But I think that diplomatic imagination from the American side absolutely has to be there, and I think Secretary Kerry has worked very hard, and there’s no question his hands are tied. But could we do more? Yeah, absolutely.

Tavis: But again, some would argue that when the president first stepped out on this issue and had to back down on the issue, that diplomacy won the day. That was the spin he put on it, that I’m going to hold up military action, we’re going to advance the notion of diplomacy.

So for a moment, diplomacy won the day. But look at what diplomacy has brought us. So for those who are saying Gayle, you’re pressing for more diplomacy; it was holding the phone on military action and engaging diplomacy that brought us this humanitarian crisis.

Lemmon: Well, and I think it just keeps getting bigger and bigger. So when you talk to people who are really in favor of doing much more, things that they think we should have done two years ago, like really supporting the moderate opposition, really going in – all of those, from what folks I talk to now, really are being evaluated.

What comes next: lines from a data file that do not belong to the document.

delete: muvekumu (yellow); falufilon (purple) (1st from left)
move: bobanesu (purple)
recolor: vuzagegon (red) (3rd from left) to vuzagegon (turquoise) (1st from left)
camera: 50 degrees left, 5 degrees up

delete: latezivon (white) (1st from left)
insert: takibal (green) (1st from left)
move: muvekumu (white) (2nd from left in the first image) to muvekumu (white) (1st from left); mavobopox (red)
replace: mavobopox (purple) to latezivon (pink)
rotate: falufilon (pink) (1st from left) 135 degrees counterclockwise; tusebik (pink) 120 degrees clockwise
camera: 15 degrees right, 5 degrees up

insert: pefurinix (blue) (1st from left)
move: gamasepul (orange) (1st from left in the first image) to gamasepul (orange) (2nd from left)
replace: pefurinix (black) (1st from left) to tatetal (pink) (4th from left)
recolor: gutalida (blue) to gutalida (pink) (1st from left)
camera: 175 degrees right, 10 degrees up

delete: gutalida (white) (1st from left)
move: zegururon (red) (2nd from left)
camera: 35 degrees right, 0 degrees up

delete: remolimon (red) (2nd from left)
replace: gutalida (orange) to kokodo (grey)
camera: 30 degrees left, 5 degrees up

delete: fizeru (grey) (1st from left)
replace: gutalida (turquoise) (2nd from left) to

Because there is this real fear of what it means to have that man extremists wreaking havoc in one country, and being able to do, because this crisis has not stayed local. It’s commuted now around the region, and there is real fear from people you have on this show all the time that that will not stay a local threat for a long time.

So the question then becomes what do you do diplomatically, and I think you have to go back to the UN, you have to go back to the Russians, and you have to really use every tool.

In the same way that we did with Iran – economic, the threat of military action, the actual sense that the U.S. cares very deeply about what happens there has to be there.

Tavis: The irony here is that Barack Obama as president might end back up where this all started – with the threat of military action. He started there, did a 360; I mean a 180, and it may end up being a 360. We may end up right back to where you suggest he will be, using that threat to get something done diplomatically.

Let me ask right quick in closing how much more Lebanon and places like Jordan can do. My sense is that even when countries are trying to be charitable and generous and letting others come across their borders, there’s only so much they’re going to take of that. At some point they’re going to close their borders. What happens then?

Lemmon: Lebanon and Jordan have been taxed in ways that I think are almost unimaginable to us. I think right now the question is how do you get more support for young people who are there?

There’s this plan right now, Gordon and Sarah Brown have been really advancing to get a second shift of schools in Lebanon, so that kids who are from Syria in that country can actually go to school.

There are all kinds of sort of creative plans like that to help alleviate the burden on those countries, but short of this conflict ending, there is nobody who you talk to on the ground who sees an end in terms of what could actually make things much easier. I think you’re going to continue to see that burden grow.

Tavis: And we’ll continue to follow it and talk about it, Gayle Lemmon of the Council on Foreign Relations. Thanks for your insights.

Lemmon: Thank you.

Tavis: Good to have you on once again.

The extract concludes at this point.